El entonces cardenal Bergoglio tiene en el libro “El Papa Francisco” unas hermosas reflexiones sobre el perdón. Dice: “Es muy difícil perdonar sin una referencia a Dios, porque la capacidad de perdonar solamente se tiene cuando uno cuenta con la experiencia de haber sido perdonado. Y, generalmente, esa experiencia la tenemos con Dios. Es cierto que, a veces, se da humanamente”.
“En la homilía de una celebración del Corpus afirmé que hay que bendecir el pasado con el arrepentimiento, el perdón y la reparación.
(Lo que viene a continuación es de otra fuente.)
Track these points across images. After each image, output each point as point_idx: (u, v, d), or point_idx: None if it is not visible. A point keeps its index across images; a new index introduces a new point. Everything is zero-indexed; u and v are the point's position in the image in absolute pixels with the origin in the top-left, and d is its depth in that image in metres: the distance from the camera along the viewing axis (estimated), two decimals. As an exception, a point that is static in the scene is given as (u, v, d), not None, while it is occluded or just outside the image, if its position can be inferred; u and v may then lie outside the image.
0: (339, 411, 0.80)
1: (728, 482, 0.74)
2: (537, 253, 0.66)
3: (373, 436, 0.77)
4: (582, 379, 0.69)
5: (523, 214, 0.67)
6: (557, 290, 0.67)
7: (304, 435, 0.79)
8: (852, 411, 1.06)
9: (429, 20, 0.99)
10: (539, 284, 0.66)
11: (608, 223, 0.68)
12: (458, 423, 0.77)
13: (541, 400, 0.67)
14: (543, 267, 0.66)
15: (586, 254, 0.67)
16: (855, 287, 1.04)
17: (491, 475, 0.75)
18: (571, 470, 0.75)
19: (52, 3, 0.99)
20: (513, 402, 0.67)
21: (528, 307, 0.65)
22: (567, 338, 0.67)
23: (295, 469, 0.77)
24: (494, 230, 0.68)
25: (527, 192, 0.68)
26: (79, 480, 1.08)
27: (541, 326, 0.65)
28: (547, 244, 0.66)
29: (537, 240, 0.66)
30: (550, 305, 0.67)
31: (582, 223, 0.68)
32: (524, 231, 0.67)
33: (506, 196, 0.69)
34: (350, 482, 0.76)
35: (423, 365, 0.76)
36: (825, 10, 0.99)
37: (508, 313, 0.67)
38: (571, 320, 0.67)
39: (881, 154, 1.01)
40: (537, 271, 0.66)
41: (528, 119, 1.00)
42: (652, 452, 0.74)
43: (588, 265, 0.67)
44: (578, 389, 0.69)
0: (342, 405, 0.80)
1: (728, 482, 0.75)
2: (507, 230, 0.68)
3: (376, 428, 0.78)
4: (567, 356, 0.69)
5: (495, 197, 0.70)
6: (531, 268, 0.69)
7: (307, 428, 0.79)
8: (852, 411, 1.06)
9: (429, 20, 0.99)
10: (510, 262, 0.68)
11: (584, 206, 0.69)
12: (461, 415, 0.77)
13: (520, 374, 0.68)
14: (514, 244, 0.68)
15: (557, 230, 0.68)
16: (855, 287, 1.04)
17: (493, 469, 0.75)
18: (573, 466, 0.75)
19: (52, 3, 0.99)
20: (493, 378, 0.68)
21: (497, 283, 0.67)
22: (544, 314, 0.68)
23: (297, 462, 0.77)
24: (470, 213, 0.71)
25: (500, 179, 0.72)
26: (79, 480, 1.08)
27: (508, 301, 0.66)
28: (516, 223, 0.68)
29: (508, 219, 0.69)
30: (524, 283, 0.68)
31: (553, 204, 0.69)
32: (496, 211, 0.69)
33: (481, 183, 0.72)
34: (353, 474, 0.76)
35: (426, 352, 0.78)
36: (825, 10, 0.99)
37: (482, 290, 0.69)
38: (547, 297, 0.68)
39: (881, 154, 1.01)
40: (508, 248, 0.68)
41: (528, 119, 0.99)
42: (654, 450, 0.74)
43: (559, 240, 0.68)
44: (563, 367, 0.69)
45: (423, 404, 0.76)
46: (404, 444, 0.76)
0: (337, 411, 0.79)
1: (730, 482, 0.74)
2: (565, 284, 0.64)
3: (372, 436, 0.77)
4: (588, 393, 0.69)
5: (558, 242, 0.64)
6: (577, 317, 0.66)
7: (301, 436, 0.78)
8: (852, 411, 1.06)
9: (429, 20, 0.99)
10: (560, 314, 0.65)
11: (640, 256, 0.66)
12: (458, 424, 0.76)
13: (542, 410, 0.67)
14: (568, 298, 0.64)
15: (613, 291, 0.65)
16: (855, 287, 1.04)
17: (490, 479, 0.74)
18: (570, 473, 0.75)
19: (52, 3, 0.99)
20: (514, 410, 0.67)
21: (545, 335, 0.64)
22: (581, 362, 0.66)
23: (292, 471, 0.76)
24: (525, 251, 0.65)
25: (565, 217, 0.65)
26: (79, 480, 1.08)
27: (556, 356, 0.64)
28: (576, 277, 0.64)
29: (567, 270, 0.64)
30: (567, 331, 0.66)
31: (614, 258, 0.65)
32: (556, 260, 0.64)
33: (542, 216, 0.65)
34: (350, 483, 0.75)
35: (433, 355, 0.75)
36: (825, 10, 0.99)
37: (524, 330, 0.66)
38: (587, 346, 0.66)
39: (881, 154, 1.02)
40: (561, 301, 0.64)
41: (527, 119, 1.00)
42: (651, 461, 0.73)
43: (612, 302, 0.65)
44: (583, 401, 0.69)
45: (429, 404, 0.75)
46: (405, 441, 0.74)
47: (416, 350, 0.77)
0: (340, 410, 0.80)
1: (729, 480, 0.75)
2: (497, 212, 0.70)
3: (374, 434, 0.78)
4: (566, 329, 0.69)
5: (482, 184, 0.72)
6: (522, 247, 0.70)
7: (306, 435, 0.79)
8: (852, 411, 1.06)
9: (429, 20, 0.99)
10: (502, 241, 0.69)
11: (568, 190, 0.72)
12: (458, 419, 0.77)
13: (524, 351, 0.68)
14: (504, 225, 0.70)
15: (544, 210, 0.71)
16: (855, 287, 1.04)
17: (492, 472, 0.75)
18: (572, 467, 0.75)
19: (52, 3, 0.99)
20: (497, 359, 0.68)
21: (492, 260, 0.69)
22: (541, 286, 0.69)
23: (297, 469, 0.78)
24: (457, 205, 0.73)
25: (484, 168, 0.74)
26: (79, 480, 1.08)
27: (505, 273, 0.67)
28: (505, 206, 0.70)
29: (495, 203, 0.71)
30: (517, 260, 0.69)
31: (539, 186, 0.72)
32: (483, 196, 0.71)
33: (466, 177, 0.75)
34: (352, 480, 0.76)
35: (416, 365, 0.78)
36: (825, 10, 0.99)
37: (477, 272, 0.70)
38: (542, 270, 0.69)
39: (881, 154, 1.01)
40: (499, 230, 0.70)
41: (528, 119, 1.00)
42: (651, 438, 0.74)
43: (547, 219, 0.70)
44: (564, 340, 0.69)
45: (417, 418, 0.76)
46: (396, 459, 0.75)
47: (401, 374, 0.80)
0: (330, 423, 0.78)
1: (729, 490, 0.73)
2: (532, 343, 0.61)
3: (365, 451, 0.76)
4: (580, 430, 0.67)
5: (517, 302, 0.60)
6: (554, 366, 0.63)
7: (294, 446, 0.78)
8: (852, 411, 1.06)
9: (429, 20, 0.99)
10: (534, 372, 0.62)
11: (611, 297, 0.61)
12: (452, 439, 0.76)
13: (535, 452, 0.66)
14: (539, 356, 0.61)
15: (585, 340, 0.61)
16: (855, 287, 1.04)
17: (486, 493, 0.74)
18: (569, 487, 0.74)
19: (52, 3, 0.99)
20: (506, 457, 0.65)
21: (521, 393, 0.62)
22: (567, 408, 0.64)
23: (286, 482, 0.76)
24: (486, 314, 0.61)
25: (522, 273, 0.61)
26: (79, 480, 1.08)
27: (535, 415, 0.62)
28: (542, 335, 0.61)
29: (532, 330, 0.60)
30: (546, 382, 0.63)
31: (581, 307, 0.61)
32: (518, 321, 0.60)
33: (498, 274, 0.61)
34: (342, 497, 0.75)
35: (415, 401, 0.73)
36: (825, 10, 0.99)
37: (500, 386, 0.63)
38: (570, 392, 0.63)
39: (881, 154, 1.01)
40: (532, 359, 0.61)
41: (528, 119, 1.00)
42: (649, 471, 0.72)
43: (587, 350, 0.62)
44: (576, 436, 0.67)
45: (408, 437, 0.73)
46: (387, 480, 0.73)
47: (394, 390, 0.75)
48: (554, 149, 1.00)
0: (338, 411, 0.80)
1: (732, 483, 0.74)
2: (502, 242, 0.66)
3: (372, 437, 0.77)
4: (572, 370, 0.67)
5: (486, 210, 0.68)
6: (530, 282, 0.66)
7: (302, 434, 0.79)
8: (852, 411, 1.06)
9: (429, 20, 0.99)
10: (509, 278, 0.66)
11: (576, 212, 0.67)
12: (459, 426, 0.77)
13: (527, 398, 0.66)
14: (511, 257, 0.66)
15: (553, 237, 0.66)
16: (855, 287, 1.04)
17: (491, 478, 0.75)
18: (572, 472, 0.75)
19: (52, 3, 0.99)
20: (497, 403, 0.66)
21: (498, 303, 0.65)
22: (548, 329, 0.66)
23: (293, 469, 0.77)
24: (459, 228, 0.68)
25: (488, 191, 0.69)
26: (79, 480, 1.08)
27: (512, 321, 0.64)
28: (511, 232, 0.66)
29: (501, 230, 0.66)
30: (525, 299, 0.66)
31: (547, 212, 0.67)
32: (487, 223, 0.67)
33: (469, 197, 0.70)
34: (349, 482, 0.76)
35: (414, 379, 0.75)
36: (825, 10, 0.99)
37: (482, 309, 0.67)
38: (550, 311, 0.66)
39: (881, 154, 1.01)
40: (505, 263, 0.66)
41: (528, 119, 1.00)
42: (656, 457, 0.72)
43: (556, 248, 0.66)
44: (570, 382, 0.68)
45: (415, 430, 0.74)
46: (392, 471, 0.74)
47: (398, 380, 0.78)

El perdón tiene que ir unido a las otras dos actitudes. Si alguien me hizo algo tengo que perdonarlo, pero el perdón le llega al otro cuando se arrepiente y repara. Uno no puede decir: “te perdono y aquí no pasó nada”. ¿Qué hubiera pasado en el juicio de Nüremberg si se hubiera adoptado esa actitud con los jerarcas nazis? La reparación fue la horca para muchos de ellos; para otros, la cárcel. Entendámonos: no estoy a favor de la pena de muerte, pero era la ley de ese momento y fue la reparación que la sociedad exigió siguiendo la jurisprudencia vigente”.
“Tengo que estar dispuesto a otorgar el perdón y sólo se hace efectivo cuando el destinatario lo puede recibir. Y lo puede recibir, cuando está arrepentido y quiere reparar lo que hizo. De lo contrario, el perdonado queda, dicho en términos futbolísticos, fuera de juego. Una cosa es dar el perdón y otra es tener la capacidad de recibirlo”. “En otras palabras, para recibir el perdón hay que estar preparado”.
Me horroriza el pensamiento que alguien pueda ser condenado eternamente. Por eso mismo, cuando veo a esos etarras que se han burlado de la justicia humana, pero no lo van a hacer con la justicia divina, procuro rezar más por la conversión de los pecadores.